Adapting Content, Communicating Differently

In this section, Professor Tom Kochan describes how adapting course content for a MOOC has helped him learn how to communicate curricular material in new ways. He also shares how doing so has inspired his teaching and helped him think about the creative potential of MITx on the edX platform.

A Different Mode of Communication

If someone would have told me five years ago that I would be teaching an online course, I would have said they were crazy. That’s not what I do. I teach on campus. I teach in the classroom. We have discussions. I give lectures. As a professor, I’ve been trained to be in ongoing dialogue with students about complex issues and ideas.

Teaching online is a fundamentally different mode of communication. I had to learn to take my material and break it down into focused, single-point learning modules. This means you really have to know exactly what point you’re trying to convey to students. You also need to be able to reinforce that point, to build on it, and to do so through the medium of five-minute videos. It took an enormous effort to think about what the focused content of 15.662x ought to be, to prepare that content, and then to communicate it in video form. I enjoyed the challenge.

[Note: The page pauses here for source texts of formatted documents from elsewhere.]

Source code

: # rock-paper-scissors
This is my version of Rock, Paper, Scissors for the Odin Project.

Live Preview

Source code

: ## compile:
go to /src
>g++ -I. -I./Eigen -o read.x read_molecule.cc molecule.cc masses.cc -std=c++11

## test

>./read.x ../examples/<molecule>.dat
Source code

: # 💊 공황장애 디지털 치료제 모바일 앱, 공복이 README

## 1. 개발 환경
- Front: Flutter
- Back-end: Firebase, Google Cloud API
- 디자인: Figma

The People Behind the Process

It was a learning experience for me to see the number of people it takes to make MOOCs successful and the creative potential of this enterprise.

— Tom Kochan

I also enjoyed observing how many people it takes to do this well. The MITx video producers are outstanding. They took my content and found footage to complement it. They really made the content come alive. Additionally, the MITx staff members I worked with to think through how to structure discussions and exercises on the platform were so creative! It was a learning experience for me to see the number of people it takes to make MOOCs successful and the creative potential of this enterprise.

Creative Possibilities

The creative possibilities associated with developing MOOCs has inspired my teaching. I want to create standalone modules so that I can continue to have an integrated seven-week course, but also so that I can have modules that I can use in different settings with different groups. For example, we’re going to teach some of the material from 15.662x during a Sloan Innovation Period (SIP), which is a special week-long period of classes, focused on leadership, for MBA students. We’ll offer four modules: the first three will be online, and the fourth will bring everybody together in person to reflect on what they have learned and to engage in an exercise about where we should direct our efforts in the future. This has never before been done during SIP. We’re doing it as an experiment. I’m excited about it, as is the Sloan MBA office. It seems like students are, too—I’m told the course is overenrolled. It’s a great opportunity to think creatively about what we can do with the course material. I’m certain there are a lot more potential applications that we haven’t even thought of yet.